Saved data entries:
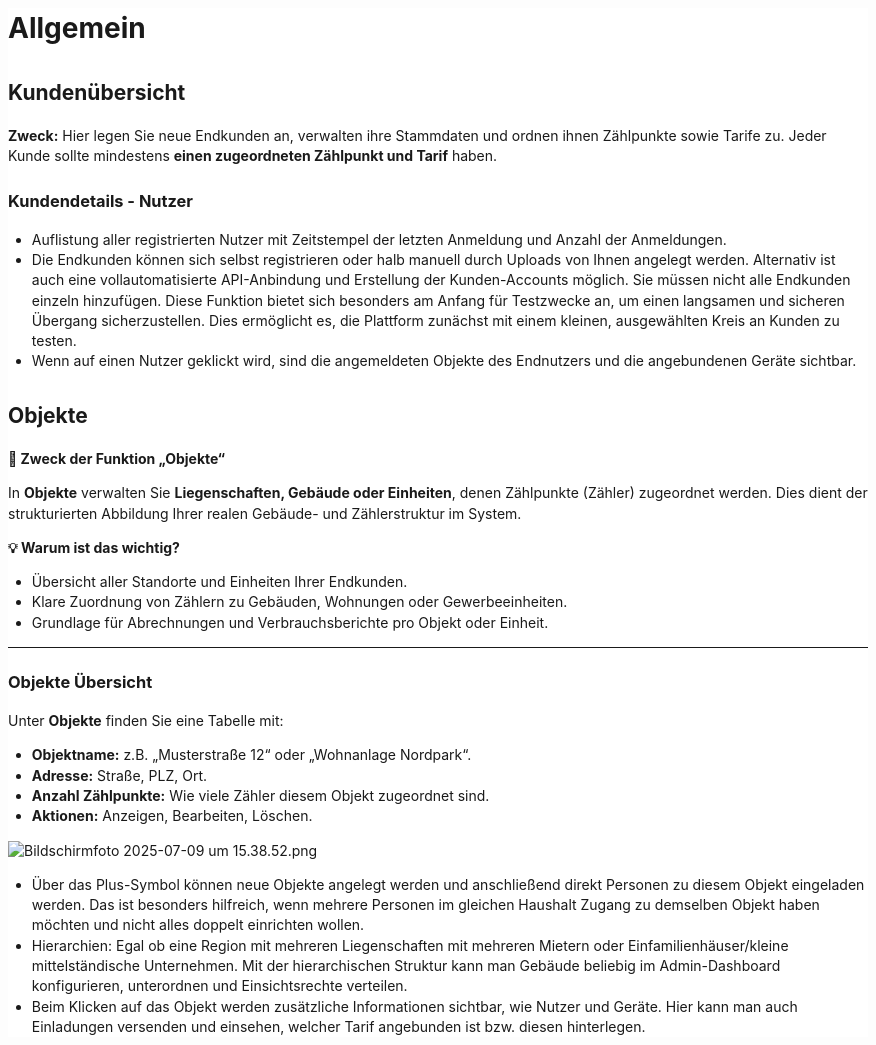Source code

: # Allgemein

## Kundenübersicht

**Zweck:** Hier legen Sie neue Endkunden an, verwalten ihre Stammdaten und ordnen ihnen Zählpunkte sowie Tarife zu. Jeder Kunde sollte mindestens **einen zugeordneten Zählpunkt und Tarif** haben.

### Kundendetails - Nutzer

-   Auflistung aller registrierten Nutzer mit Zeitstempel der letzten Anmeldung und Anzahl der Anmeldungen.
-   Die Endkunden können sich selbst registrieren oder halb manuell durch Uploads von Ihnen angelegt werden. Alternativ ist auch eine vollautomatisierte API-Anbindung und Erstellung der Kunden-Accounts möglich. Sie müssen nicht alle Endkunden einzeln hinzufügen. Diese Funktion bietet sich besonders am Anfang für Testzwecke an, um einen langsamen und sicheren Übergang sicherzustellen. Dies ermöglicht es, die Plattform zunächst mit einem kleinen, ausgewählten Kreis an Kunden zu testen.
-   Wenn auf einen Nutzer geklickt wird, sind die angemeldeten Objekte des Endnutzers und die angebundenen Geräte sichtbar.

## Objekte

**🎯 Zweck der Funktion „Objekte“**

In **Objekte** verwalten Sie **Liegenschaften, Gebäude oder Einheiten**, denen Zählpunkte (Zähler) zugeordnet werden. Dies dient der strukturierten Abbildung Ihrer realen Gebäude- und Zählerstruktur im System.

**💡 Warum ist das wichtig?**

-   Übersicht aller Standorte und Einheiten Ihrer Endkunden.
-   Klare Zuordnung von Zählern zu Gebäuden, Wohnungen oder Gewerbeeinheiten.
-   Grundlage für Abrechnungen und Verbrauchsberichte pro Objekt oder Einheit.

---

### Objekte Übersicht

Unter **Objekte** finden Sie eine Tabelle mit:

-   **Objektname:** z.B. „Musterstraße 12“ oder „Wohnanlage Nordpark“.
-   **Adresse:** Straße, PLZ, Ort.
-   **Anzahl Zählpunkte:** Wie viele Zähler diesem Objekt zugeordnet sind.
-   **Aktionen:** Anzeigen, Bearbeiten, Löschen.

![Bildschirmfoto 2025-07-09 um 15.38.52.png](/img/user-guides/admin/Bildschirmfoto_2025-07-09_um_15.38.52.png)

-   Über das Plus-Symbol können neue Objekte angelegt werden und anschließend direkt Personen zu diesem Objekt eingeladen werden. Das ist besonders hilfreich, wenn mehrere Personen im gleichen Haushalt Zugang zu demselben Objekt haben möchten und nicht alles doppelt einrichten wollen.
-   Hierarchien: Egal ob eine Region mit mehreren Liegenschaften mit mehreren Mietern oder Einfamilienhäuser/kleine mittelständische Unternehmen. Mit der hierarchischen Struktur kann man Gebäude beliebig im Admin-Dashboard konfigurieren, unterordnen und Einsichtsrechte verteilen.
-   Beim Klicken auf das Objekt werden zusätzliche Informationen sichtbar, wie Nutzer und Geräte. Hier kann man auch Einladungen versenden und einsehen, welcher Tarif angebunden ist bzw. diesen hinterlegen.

Task requirements — In the lines above, find each one with "sichtbar" and list it.

Problem solution —
-   Wenn auf einen Nutzer geklickt wird, sind die angemeldeten Objekte des Endnutzers und die angebundenen Geräte sichtbar.
-   Beim Klicken auf das Objekt werden zusätzliche Informationen sichtbar, wie Nutzer und Geräte. Hier kann man auch Einladungen versenden und einsehen, welcher Tarif angebunden ist bzw. diesen hinterlegen.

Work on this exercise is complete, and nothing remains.